> _WHAT TO PRODUCE_
Retype the full listing below, reproducing every line character for character without any change.

— Begin PROVIDED ENTRIES —

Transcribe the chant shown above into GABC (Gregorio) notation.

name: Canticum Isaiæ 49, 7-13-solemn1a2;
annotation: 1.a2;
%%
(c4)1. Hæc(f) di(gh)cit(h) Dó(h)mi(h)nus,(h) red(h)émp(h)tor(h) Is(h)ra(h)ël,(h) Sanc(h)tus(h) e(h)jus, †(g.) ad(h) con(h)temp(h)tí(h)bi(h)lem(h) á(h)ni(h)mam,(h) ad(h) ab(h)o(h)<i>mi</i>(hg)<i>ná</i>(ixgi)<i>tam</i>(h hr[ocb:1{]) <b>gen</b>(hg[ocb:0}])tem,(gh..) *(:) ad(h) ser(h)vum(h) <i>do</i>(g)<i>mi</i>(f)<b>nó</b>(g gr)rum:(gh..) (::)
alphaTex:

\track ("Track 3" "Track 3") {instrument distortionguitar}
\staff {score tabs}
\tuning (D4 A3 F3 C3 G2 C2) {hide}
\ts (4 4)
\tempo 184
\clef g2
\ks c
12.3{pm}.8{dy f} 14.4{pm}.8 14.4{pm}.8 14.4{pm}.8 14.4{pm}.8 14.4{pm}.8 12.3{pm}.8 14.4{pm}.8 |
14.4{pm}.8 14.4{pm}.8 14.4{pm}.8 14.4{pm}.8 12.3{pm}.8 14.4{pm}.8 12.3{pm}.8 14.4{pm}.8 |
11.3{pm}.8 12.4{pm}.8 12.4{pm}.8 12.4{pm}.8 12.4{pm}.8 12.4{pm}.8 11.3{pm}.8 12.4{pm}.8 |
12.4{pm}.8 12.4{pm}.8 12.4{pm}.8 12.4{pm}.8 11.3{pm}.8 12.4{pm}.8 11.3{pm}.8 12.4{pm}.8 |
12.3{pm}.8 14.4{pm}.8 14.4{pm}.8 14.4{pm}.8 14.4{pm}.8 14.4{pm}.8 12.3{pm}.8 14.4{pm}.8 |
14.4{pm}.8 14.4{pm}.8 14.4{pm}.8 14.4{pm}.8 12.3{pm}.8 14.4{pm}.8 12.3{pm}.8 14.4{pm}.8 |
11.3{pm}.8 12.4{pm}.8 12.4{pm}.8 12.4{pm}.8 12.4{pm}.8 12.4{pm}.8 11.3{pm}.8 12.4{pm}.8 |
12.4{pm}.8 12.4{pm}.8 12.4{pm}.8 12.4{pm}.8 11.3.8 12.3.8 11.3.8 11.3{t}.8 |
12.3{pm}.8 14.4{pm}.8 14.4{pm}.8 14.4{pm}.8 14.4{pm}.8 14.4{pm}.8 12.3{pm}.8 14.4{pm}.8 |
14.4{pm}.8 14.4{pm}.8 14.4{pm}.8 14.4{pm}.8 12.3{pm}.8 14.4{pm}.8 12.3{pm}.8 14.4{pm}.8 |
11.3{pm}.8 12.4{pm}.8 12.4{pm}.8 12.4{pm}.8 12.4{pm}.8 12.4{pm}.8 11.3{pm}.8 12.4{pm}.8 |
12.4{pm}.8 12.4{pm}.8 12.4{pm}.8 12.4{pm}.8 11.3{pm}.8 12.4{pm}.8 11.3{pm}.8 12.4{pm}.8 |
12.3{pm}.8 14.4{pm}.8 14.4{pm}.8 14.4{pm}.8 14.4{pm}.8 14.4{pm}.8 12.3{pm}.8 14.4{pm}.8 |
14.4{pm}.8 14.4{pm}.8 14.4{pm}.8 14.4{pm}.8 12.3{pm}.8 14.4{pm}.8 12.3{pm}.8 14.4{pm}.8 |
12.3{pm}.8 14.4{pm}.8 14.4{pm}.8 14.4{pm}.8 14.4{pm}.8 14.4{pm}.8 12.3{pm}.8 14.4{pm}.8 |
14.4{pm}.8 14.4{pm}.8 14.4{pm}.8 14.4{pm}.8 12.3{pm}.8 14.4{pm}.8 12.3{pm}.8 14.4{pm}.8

— End PROVIDED ENTRIES —

> _SOLUTION_
Transcribe the chant shown above into GABC (Gregorio) notation.

name: Canticum Isaiæ 49, 7-13-solemn1a2;
annotation: 1.a2;
%%
(c4)1. Hæc(f) di(gh)cit(h) Dó(h)mi(h)nus,(h) red(h)émp(h)tor(h) Is(h)ra(h)ël,(h) Sanc(h)tus(h) e(h)jus, †(g.) ad(h) con(h)temp(h)tí(h)bi(h)lem(h) á(h)ni(h)mam,(h) ad(h) ab(h)o(h)<i>mi</i>(hg)<i>ná</i>(ixgi)<i>tam</i>(h hr[ocb:1{]) <b>gen</b>(hg[ocb:0}])tem,(gh..) *(:) ad(h) ser(h)vum(h) <i>do</i>(g)<i>mi</i>(f)<b>nó</b>(g gr)rum:(gh..) (::)
alphaTex:

\track ("Track 3" "Track 3") {instrument distortionguitar}
\staff {score tabs}
\tuning (D4 A3 F3 C3 G2 C2) {hide}
\ts (4 4)
\tempo 184
\clef g2
\ks c
12.3{pm}.8{dy f} 14.4{pm}.8 14.4{pm}.8 14.4{pm}.8 14.4{pm}.8 14.4{pm}.8 12.3{pm}.8 14.4{pm}.8 |
14.4{pm}.8 14.4{pm}.8 14.4{pm}.8 14.4{pm}.8 12.3{pm}.8 14.4{pm}.8 12.3{pm}.8 14.4{pm}.8 |
11.3{pm}.8 12.4{pm}.8 12.4{pm}.8 12.4{pm}.8 12.4{pm}.8 12.4{pm}.8 11.3{pm}.8 12.4{pm}.8 |
12.4{pm}.8 12.4{pm}.8 12.4{pm}.8 12.4{pm}.8 11.3{pm}.8 12.4{pm}.8 11.3{pm}.8 12.4{pm}.8 |
12.3{pm}.8 14.4{pm}.8 14.4{pm}.8 14.4{pm}.8 14.4{pm}.8 14.4{pm}.8 12.3{pm}.8 14.4{pm}.8 |
14.4{pm}.8 14.4{pm}.8 14.4{pm}.8 14.4{pm}.8 12.3{pm}.8 14.4{pm}.8 12.3{pm}.8 14.4{pm}.8 |
11.3{pm}.8 12.4{pm}.8 12.4{pm}.8 12.4{pm}.8 12.4{pm}.8 12.4{pm}.8 11.3{pm}.8 12.4{pm}.8 |
12.4{pm}.8 12.4{pm}.8 12.4{pm}.8 12.4{pm}.8 11.3.8 12.3.8 11.3.8 11.3{t}.8 |
12.3{pm}.8 14.4{pm}.8 14.4{pm}.8 14.4{pm}.8 14.4{pm}.8 14.4{pm}.8 12.3{pm}.8 14.4{pm}.8 |
14.4{pm}.8 14.4{pm}.8 14.4{pm}.8 14.4{pm}.8 12.3{pm}.8 14.4{pm}.8 12.3{pm}.8 14.4{pm}.8 |
11.3{pm}.8 12.4{pm}.8 12.4{pm}.8 12.4{pm}.8 12.4{pm}.8 12.4{pm}.8 11.3{pm}.8 12.4{pm}.8 |
12.4{pm}.8 12.4{pm}.8 12.4{pm}.8 12.4{pm}.8 11.3{pm}.8 12.4{pm}.8 11.3{pm}.8 12.4{pm}.8 |
12.3{pm}.8 14.4{pm}.8 14.4{pm}.8 14.4{pm}.8 14.4{pm}.8 14.4{pm}.8 12.3{pm}.8 14.4{pm}.8 |
14.4{pm}.8 14.4{pm}.8 14.4{pm}.8 14.4{pm}.8 12.3{pm}.8 14.4{pm}.8 12.3{pm}.8 14.4{pm}.8 |
12.3{pm}.8 14.4{pm}.8 14.4{pm}.8 14.4{pm}.8 14.4{pm}.8 14.4{pm}.8 12.3{pm}.8 14.4{pm}.8 |
14.4{pm}.8 14.4{pm}.8 14.4{pm}.8 14.4{pm}.8 12.3{pm}.8 14.4{pm}.8 12.3{pm}.8 14.4{pm}.8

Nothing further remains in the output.